Publishers and children, like the rest of the world, are always in search of the perfect ending. For them, these blends of text and illustration, all published during 1980, seem destined to live happily ever after:
∙The Unique World of Mitsumasa Anno: Selected Works (1968 to 1977); Philomel Books; $19.95. Visual puns, puzzles, games and tricks by the Escher of Japan.
∙Fables by Arnold Lobel; Harper & Row; $8.95. A superstar of the genre continues the work of the fabulous Aesop.

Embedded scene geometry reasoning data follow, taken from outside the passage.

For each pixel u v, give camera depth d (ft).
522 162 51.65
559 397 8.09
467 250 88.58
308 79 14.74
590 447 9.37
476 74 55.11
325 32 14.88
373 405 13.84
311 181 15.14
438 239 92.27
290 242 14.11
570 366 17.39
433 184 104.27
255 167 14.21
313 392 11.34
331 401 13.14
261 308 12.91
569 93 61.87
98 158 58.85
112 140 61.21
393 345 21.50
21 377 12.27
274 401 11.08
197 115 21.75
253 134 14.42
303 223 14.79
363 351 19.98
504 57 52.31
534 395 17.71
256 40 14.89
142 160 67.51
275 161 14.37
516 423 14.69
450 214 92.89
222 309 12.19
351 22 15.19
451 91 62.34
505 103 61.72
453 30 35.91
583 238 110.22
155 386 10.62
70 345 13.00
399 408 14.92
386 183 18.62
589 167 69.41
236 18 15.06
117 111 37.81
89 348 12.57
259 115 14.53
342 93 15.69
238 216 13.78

∙Gorky Rises by William Steig; Farrar, Straus and Giroux; $10.95. As a frog learns to fly he gives lessons in pure delight.
-Dogs and Dragons, Trees and Dreams by Karla Kuskin; Harper & Row; $8.95. A sparkling poet introduces the astonishments and rewards of reading and writing verse.

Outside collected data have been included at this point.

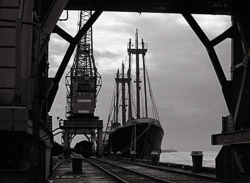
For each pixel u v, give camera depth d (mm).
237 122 17766
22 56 9953
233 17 19969
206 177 21547
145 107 71562
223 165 19250
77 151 84500
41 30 10797
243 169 16844
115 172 29125
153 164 38875
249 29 17625
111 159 65938
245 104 17391
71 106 80812
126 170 31516
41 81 12227
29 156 9398
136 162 47062
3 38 9859
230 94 19844
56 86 19266
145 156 62531
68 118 80062
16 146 9383
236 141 16859
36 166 9625
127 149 65875
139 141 62312
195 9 21281
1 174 9078
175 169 31688
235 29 19531
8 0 9961
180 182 19734
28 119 9000
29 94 9633
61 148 81562
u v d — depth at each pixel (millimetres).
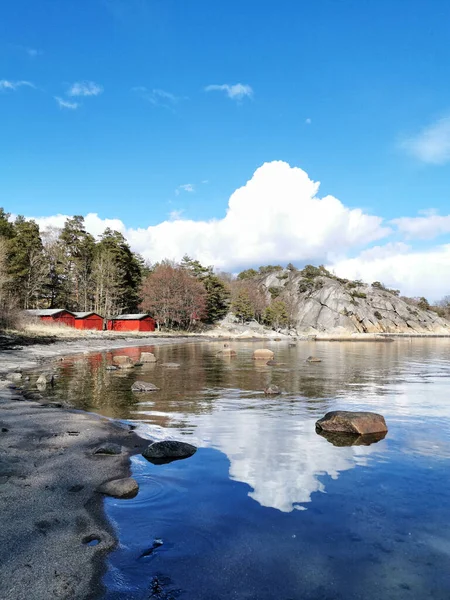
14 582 4074
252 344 63344
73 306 88000
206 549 4840
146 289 89625
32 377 21000
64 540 4945
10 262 62562
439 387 18547
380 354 42750
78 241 90375
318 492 6582
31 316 58938
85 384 18953
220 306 115375
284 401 14812
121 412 12812
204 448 8977
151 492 6504
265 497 6363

∙Unbuilding by David Macaulay; Houghton Mifflin Co.; $9.95. An architect shows how a skyscraper—the Empire State Building—is dismantled floor by floor. Smashing.

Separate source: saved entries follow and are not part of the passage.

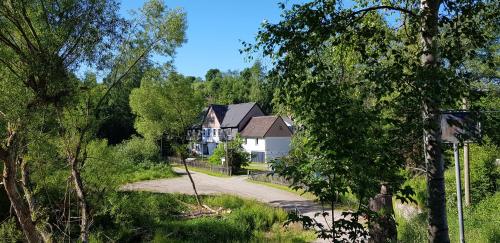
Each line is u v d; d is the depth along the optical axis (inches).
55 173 500.7
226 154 1556.3
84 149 470.0
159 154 1675.7
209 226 679.7
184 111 945.5
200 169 1692.9
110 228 637.9
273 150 2268.7
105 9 392.5
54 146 436.1
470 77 200.5
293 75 209.0
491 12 214.1
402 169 220.5
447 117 202.1
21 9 366.0
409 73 189.9
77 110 446.0
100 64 413.7
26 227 401.7
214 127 2618.1
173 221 735.1
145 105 943.0
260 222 706.2
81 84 427.2
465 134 199.8
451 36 209.2
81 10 385.4
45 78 370.6
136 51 478.3
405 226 485.4
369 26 247.0
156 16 488.1
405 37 239.1
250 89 3503.9
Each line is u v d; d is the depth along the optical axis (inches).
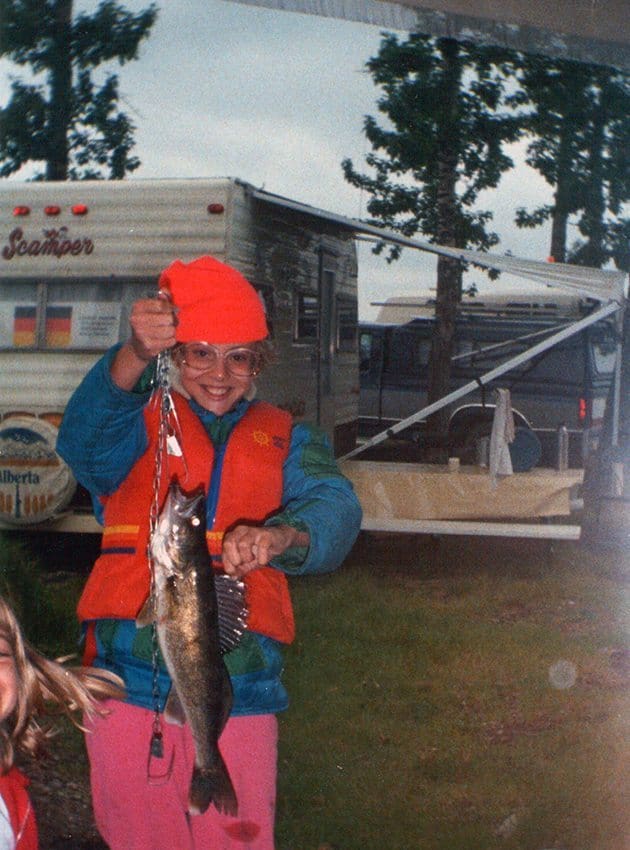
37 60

∙The Heavenly Zoo by Alison Lurie; pictures by Monika Beisner; Farrar, Straus and Giroux; $9.95. The story of the constellations, told by a novelist who never looks down at her subject or on her audience.
∙Peter and the Wolf; illustrated by Erna Voigt; David R. Godine; $10. Prokofiev’s merry tale sans music but accompanied by glowing comic illustrations.
∙An Artist by M.B. Goffstein; Harper & Row; $7.95. A sly introduction to art through the life of a little painter who looks very much like Monet.
∙The Children’s Picture Book by Ernest Nister; Delacorte Press; $6.95. Reproduction of an 1896 pop-up book, featuring a cat academy, a duck militia and a three-dimensional supporting cast.
∙A Child’s Christmas in Wales by Dylan Thomas; illustrated by Edward Ardizzone; David R. Godine; $10.95. Two masters re-create a vanished world of Christmas Day in a small Welsh town.